:: 課題文

生物情報科学科長 黒田 真也(生物情報科学科 教授)

図1

図1:今年進学してきた生物情報科学科の一期生

図2

図2:生物情報科学科の概要

生物情報科学科では,2009年4月に第一期生10名がいよいよ進学してきた(図1)。10名の内訳は,理科I類4名,理科II類6名となっており,生物情報科学の名前が示すとおりバランスの取れた進学となっている。生物情報科学は,生命のシステムを実験科学と情報科学の両方を駆使して解き明かす学問で,今後の生命科学の最先端を切り開く新しい学問領域として期待されている(図2)。ここでは,新学科のカリキュラムや一期生の様子についてご紹介しよう。

生物情報科学の特徴は,実験(ウェット)と計算機(ドライ)の両方を密接にフィードバックしながら研究を行う点にある。講義としては,生物学,情報科学の基礎講義に加えて,新しい領域である生物情報科学(バイオインフォマティクス・システム生物学関連)の講義が中心である。実験についても,それぞれの基礎実験だけでなく,コンピュータプログラミングとゲノム実験を融合させた生物情報科学実験を行い,生物情報科学の実践力の養成も重視したカリキュラムになっている。生物学,情報科学の基礎的な実習については,生物化学科および情報科学科と共通に行っている。生命科学系を中心に学んできた学生にとっては,コンピュータ実験が始まった当初は慣れないことも多く負担が大きかったようであるが,今では十分に高いスキルを身につけることができつつある。その効果は,生物情報科学実験を教えている際に顕著に感じることができる。私たちが期待していた以上に,生物情報科学科の学生はウェットとドライのどちらもこなすバイリンガルな能力を順調に身に付けつつあり,彼らの将来が今から楽しみである。

::::

設問 =
(A) (i)〜(iii)の各文が課題文の内容と合うかを「はい」か「いいえ」で答え、判断の根拠となる課題文の語句を原文のまま引用せよ。(i) 第一期生は2009年4月に進学してきた。(ii) 第一期生のうち理科I類の学生は6名である。(iii) 生物学と情報科学の基礎的な実習は、生物情報科学科だけで独自に行っている。
(B) 課題文について次の問いに答えよ。
(i) 第一期生は何名か。
(ii) 生物情報科学実験では何と何を融合させているか。
(iii) 実験と計算機は、それぞれ何と呼ばれているか。
このあとのデータは課題文と関係がない。

:: 資料

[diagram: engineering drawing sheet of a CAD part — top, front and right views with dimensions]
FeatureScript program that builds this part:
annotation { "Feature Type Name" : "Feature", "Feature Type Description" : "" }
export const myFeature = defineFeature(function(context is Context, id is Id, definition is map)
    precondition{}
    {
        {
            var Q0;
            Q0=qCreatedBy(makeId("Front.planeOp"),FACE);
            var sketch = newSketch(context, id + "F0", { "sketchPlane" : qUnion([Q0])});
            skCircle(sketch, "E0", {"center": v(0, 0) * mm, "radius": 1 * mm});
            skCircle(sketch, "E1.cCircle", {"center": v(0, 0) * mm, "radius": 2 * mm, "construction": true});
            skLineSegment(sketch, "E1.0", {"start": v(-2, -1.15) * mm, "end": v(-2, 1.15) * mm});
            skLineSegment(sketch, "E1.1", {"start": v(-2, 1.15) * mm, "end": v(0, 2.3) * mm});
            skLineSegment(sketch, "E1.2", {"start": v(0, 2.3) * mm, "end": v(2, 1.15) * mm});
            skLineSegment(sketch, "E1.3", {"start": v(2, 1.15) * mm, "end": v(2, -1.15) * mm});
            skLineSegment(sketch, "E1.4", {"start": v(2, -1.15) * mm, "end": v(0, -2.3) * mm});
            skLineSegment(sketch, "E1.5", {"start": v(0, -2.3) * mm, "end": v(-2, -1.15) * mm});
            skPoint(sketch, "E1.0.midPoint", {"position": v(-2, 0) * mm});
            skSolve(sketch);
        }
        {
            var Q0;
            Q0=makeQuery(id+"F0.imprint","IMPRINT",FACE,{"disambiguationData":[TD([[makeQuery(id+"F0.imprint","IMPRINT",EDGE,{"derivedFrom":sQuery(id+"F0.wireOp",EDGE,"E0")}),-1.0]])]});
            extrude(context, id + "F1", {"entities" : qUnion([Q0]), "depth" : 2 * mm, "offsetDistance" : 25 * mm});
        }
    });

::::

解答一覧 =
(A)
(i) はい。「2009年4月に第一期生10名がいよいよ進学してきた」
(ii) いいえ。「理科I類4名,理科II類6名」
(iii) いいえ。「生物化学科および情報科学科と共通に行っている」

(B)
(i) 10名
(ii) コンピュータプログラミングとゲノム実験
(iii) 実験はウェット、計算機はドライ